ESTRATTO DELLA PAGINA:
# # # # # # #

Fin qui si rimane nel campo assai complesso dell’“attacco preventivo” utilizzato a più riprese dalle controparti occidentali (Israele nel 1967, gli Stati Uniti nel 2003 in Iraq sulla base di prove false). Fonti dei servizi moscoviti riferiscono anche di un’eventuale operazione ucraina su vasta scala nel Donbass (attraverso l’utilizzo di miliziani addestrati in Polonia dalla NATO) che sarebbe stata prevenuta dall’azione russa. Al di là di questo, esistono altri due casi di intervento “legittimo”: a) violazione del principio di dovuta diligenza; b) usurpazione.

Il primo si applica in risposta ad attacchi subiti da parte di gruppi terroristici e bande armate (dunque, da parte di attori non statali) nel caso in cui lo Stato sul quale ricade la giurisdizione su questi soggetti fallisca nel prendere le misure dovute (l’Ucraina di fronte ai gruppi paramilitari, secondo l’interpretazione russa). Il secondo si applica nel momento in cui uno Stato (l’Ucraina) esercita le funzioni governative sul territorio di un altro Stato (le Repubbliche Popolari di Donetsk e Lugansk riconosciute come indipendenti da Mosca nell’istante prima del conflitto). A ciò si può aggiungere, e questo sembra essere indubbiamente l’argomento più forte a favore di Mosca, il mancato rispetto degli Accordi di Minsk e le reiterate (quanto brutali) azioni militari ucraine per riportare all’ordine le regioni orientali del Paese, le quali non a caso risultano essere anche le più industrializzate e ricche di risorse.

Alla luce di quanto scritto finora, appare evidente che un’eventuale giustificazione dell’intervento militare russo sul piano del diritto internazionale risulta quanto meno piuttosto debole. Di fatto, esso si pone maggiormente come il tentativo di superare il positivismo normativo (e la sostanziale ipocrisia) del diritto internazionale americanocentrico in nome di una idea di nomos della terra legata ad una concezione storico-spirituale di possesso e appartenenza allo spazio geografico.

Infine, oltre al fatto che lo stesso diritto internazionale viene spesso interpretato (soprattutto dalle grandi potenze) a proprio piacimento, non si può dimenticare il suggerimento che Iosif Stalin diede a Chiang Ching-kuo, delegato della Repubblica di Cina in URSS al termine della Seconda Guerra Mondiale: “tutti i trattati sono carta straccia, ciò che conta è la forza[2].

# # # # # # #

DATI FORNITI:
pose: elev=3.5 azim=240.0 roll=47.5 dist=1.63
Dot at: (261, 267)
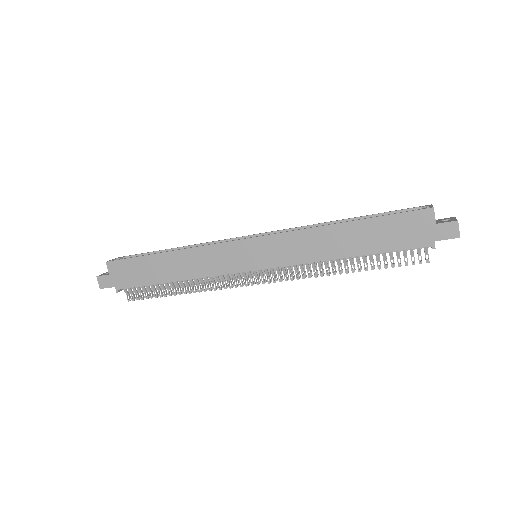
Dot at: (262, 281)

# # # # # # #

COMPITI DA SVOLGERE:
1/ Puoi riscrivere in forma di elenco il paragrafo del testo sull'intervento militare russo che comincia con "Il primo si applica", conservandone i fatti principali?
2/ Puoi ripetere parola per parola il tratto del testo sull'intervento militare russo che va da "Alla luce di" fino a "allo spazio geografico."?
3/ Puoi andare avanti con il testo sull'intervento militare russo, riprendendo subito dopo la sua ultima frase?

RISPOSTE IN ORDINE:
1/
- Violazione della dovuta diligenza: si applica in risposta ad attacchi di gruppi terroristici e bande armate, cioè attori non statali. Vale quando lo Stato che ha giurisdizione su questi soggetti non prende le misure dovute. Secondo l'interpretazione russa, è il caso dell'Ucraina di fronte ai gruppi paramilitari.
- Usurpazione: si applica quando uno Stato esercita funzioni governative sul territorio di un altro Stato. Nel caso in esame, l'Ucraina lo farebbe nelle Repubbliche Popolari di Donetsk e Lugansk, riconosciute indipendenti da Mosca subito prima del conflitto.
- Argomento aggiuntivo, il più forte a favore di Mosca: il mancato rispetto degli Accordi di Minsk. A questo si aggiungono le ripetute e brutali azioni militari ucraine per riportare all'ordine le regioni orientali, che sono anche le più industrializzate e ricche di risorse.

2/
Alla luce di quanto scritto finora, appare evidente che un’eventuale giustificazione dell’intervento militare russo sul piano del diritto internazionale risulta quanto meno piuttosto debole. Di fatto, esso si pone maggiormente come il tentativo di superare il positivismo normativo (e la sostanziale ipocrisia) del diritto internazionale americanocentrico in nome di una idea di nomos della terra legata ad una concezione storico-spirituale di possesso e appartenenza allo spazio geografico.

3/
Aspetti militari

L’ex militare ed analista della Foundation for Defense of Democracies Bill Roggio ha sostenuto la tesi secondo la quale la propaganda occidentale ha condotto alla totale incomprensione della strategia militare russa in Ucraina[3]. Roggio, in particolare, sottolinea come l’Occidente si sia concentrato erroneamente sulla tesi che la mancata presa di Kiev nei primi giorni del conflitto avrebbe inevitabilmente significato l’insuccesso dell’azione russa.

Sicuramente, Mosca pensava che l’ingresso delle proprie truppe in territorio ucraino avrebbe potuto generare un collasso immediato del governo di Kiev. Tuttavia, ciò non significa che non fosse stata pianificata una strategia in grado di prescindere da tale avvenimento. L’analisi delle forze sul terreno, in questo caso, parla abbastanza chiaro.

Ormai da giorni si parla di una colonna di carri russi di oltre 60 km che stanzia immobile alle porte di Kiev. Perché non è sotto attacco da parte dell’esercito ucraino? Perché non entra a Kiev?

Alla prima domanda l’ex generale Fabio Mini ha risposto che la suddetta colonna non è sotto attacco per il semplice fatto che Mosca controlla spazio terrestre ed aereo[4]. Questo è il motivo per cui Kiev continua a richiedere una No Fly Zone che non arriverà mai (sempre che il fanatismo delle frange più estremiste dell’atlantismo non scelga di optare per la guerra mondiale). L’ingresso a Kiev, con il rischio di finire stritolati in una guerriglia urbana tra fazioni ucraine già in lotta tra loro (l’omicidio di un negoziatore più incline al compromesso ne è la dimostrazione più evidente), non è necessario, visto che il ricongiungimento tra le forze russe che arrivano da nord e quelle che arrivano da sud taglierebbe in due l’Ucraina rendendo impossibile anche il rifornimento delle truppe e delle milizie che operano sul fronte più caldo, quello orientale. Evitare l’ingresso nei centri urbani e controllare le infrastrutture energetiche rimane l’obiettivo primario dell’operazione militare russa. Si è parlato a più riprese dell’attacco alla centrale di Zaporizhzhia. Bene, nessun analista sembra aver notato che poco sopra la centrale si trova il canale che nel 2014 (dopo l’annessione della Crimea) venne chiuso al preciso scopo di strangolare la penisola del Mar Nero sotto il profilo idrico. Il controllo di questa infrastruttura è fondamentale per ristabilire l’approvvigionamento idrico della regione.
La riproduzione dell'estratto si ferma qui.